Opinion
57129.
ARGUED JANUARY 4, 1979.
DECIDED JANUARY 11, 1979. REHEARING DENIED JANUARY 25, 1979.
Breach of warranty. Berrien Superior Court. Before Judge Lott.
Young, Young, Ellerbee Clyatt, O. Wayne Ellerbee, for appellant.
Perry Franklin, J. Reese Franklin, for appellee.
Mitchell sued appellant for breach of express warranty that its poultry cages had been treated to prevent rusting for a period of ten years. The appeal is from the verdict and judgment in favor of Mitchell, and enumerates as error the overruling of appellant's motions to dismiss for insufficiency of process, lack of jurisdiction over the person and improper venue, for directed verdict based upon lack of privity, and in allowing hearsay evidence. We affirm.
1. Appellant's contentions of insufficient process are not apparent from the record which shows a summons attached to the complaint, that there was personal service of the complaint upon the appellant, and that there was a return of this service by the sheriff.
2. Appellant moved to dismiss for failure to state a claim upon which relief could be granted. However, the defenses of lack of jurisdiction and improper venue must be made by a motion or included in a responsive pleading as originally filed, or a waiver will result. CPA § 12 (h) (1) (Code Ann. § 81A-112 (h) (1)); Thrift v. Vi-Vin Products, 134 Ga. App. 717 (1) ( 215 S.E.2d 709) (1975); Vanguard Diversified, Inc. v. Institutional Assoc., Inc., 141 Ga. App. 265 (1) ( 233 S.E.2d 247) (1977). Since the appellant did neither the trial court acquired jurisdiction and the resulting judgment is conclusive.
3. Nor was the action barred by the statute of limitations. The evidence established that the warranty extended for ten years. The cages were sold in 1970 and the rusting was discovered in 1975. Suit was filed in 1977. An action for breach of contract for sale must be commenced within four years after the cause of action accrues, and where a warranty explicitly extends to future performance of the goods, the cause of action accrues when the breach is or should have been discovered. Code Ann. § 109A-2-725 (1), (2).
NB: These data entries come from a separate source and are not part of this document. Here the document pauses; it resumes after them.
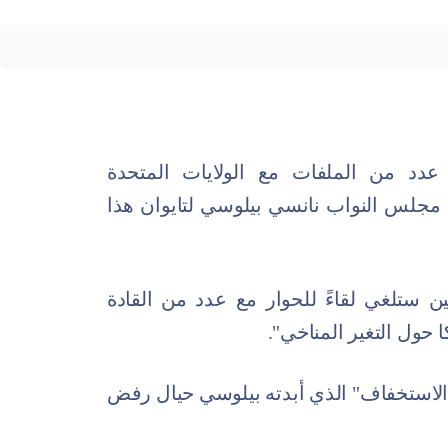
 عدد من الملفات مع الولايات المتحدة
ة مجلس النواب نانسي بيلوسي لتايوان هذا
ين ستلغي لقاءً للحوار مع عدد من القادة
حول التغير المناخي".
"الاستخفاف" الذي أبدته بيلوسي حيال رفض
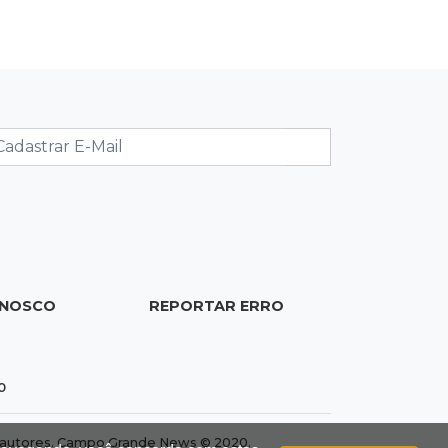
23:54
Redução
Pantanal reduz desmatamento em
65% e Cerrado tem queda de 11,5%
23:35
Futebol de MS
Federação convoca clubes para
definir formato e regras da Copa MS
2026
23:16
Dourados
Biz usada na execução de jovem é
abandonada em área de mata
ONOSCO
REPORTAR ERRO
22:57
Chuva
Vento forte aumenta medo de queda
0
de árvore sobre casas no Vilas Boas
dos autores. Campo Grande News © 2020.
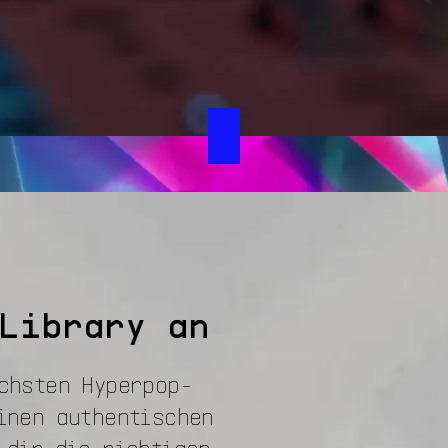
Library an
chsten Hyperpop-
inen authentischen
 dir die richtigen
4. Contentions as to lack of privity of contract are not sustained by the evidence which was sufficient for the jury to find that the appellant warranted the cages to Mitchell, the ultimate purchaser, through its dealer agent, even though the particular sale was made by the dealer operating as an independent contractor. Studebaker Corp. v. Nail, 82 Ga. App. 779 (1) ( 62 S.E.2d 198) (1950). Accord, Jones v. Cranman's Sporting Goods, 142 Ga. App. 838, 841 (2) ( 237 S.E.2d 402) (1977).
5. Appellant asserts that Mitchell's testimony as to what kind of cages he bought and what the dealer's salesman told him was an attempt to establish agency by hearsay which was "dispelled" by a distributor agreement it introduced in evidence. There are no accompanying references to this lengthy document, however, which would show that it has a direct bearing on the issue, "and this failure to argue properly constitutes an abandonment and the enumeration will not be considered. Rule 18 (c) (2), 18 (c) (3). [Cit.]." IBEW v. Briscoe, 143 Ga. App. 417, 427 (4) ( 239 S.E.2d 38) (1977).
Judgment affirmed. Bell, C. J., and Banke, J., concur.